Just follow a simple rule: Am I the best person for the job? If not, will there be any real consequences to my action? If there could be, refer on to the person who you feel is best. It will work out the best for you and the patient in the end.

The ENT post above is correct -- and some of the worst surgery that I have ever seen was performed by a general dermatologist (absolutely unbelieveably bad...ughhh). If I encounter a SCC that invades through the parotid capsule, I will attempt to clear the tumor if I can do so without injury to a major facial nerve trunk. If I cannot, I refer on. If I can, I refer on. The patient may benefit from nodal dissection -- this is the realm of the head/neck guys, and their input is both needed and appreciated. More often than not, if I feel that I have good margins, adjuvant XRT is rec with no further surgery, but that is not my call to make.

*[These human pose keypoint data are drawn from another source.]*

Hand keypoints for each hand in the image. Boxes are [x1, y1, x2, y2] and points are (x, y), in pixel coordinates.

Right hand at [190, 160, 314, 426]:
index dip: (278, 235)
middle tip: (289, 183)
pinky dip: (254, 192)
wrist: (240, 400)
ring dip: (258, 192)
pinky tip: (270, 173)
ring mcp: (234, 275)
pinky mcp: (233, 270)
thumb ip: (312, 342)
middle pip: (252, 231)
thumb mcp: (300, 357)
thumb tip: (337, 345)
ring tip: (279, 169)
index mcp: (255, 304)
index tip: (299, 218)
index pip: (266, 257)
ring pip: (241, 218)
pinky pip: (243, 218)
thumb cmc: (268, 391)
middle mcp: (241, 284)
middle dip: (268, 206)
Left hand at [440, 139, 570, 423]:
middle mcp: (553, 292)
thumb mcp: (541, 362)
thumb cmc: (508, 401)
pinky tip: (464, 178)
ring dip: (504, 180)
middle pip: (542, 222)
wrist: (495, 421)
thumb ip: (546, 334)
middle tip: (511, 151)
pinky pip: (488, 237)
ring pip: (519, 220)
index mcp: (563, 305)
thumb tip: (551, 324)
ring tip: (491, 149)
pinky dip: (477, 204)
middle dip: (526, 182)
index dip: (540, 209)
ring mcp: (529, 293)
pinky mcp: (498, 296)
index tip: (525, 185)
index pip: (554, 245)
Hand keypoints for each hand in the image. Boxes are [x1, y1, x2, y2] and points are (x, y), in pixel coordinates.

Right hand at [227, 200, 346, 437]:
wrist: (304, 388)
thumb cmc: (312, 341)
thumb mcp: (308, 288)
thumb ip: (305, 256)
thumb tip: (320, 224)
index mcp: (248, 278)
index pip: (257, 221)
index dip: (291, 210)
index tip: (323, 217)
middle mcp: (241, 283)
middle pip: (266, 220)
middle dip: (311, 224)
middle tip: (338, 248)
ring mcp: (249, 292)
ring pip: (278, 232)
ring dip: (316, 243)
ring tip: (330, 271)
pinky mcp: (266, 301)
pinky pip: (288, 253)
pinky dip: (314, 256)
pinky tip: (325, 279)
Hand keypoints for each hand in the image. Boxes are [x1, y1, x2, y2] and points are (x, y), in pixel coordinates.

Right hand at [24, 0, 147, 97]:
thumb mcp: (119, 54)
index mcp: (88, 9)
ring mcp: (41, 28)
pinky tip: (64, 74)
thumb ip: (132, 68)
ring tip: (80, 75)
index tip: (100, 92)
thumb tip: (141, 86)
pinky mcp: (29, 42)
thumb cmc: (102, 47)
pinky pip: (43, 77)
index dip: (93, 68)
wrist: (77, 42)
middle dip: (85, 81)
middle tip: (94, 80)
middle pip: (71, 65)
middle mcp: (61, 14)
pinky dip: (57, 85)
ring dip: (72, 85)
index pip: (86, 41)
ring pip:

Do right by your patient and things will work out alright in the end. It simply is not worth the little bit of extra money that you collect to ruin your good name in the public or the medical community's eyes.
 
Just follow a simple rule: Am I the best person for the job? If not, will there be any real consequences to my action? If there could be, refer on to the person who you feel is best. It will work out the best for you and the patient in the end.

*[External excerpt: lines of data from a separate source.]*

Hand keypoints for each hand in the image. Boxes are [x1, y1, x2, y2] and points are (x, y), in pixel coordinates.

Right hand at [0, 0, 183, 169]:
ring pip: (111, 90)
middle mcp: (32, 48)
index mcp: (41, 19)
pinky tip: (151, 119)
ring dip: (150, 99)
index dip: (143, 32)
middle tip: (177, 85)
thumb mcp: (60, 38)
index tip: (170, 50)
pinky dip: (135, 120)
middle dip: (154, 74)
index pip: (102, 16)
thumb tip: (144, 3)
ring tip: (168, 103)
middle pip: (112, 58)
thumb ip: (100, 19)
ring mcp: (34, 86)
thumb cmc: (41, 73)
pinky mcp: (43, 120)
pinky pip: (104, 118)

Therein lies the problem. There is always someone "better" than an FP for any ailment you can name: HTN, infections, depression, and the list goes on. Patients realize this and hence the decline in the family physician. Current FP are tired of seeing 30 patients a day just to pay the mortgage, forcing them to take on cosmetic roles to generate more income.
 
There is always someone "better" than an FP for any ailment you can name: HTN, infections, depression, and the list goes on. Patients realize this and hence the decline in the family physician.

BZZZZT. Thanks for playing. We have some lovely parting gifts for you.

What you're undoubtedly referring to is the relative decline in interest shown by today's medical students, which is largely financially-motivated. This has nothing to do with what patients want, what's appropriate medically, or what's best for our healthcare system.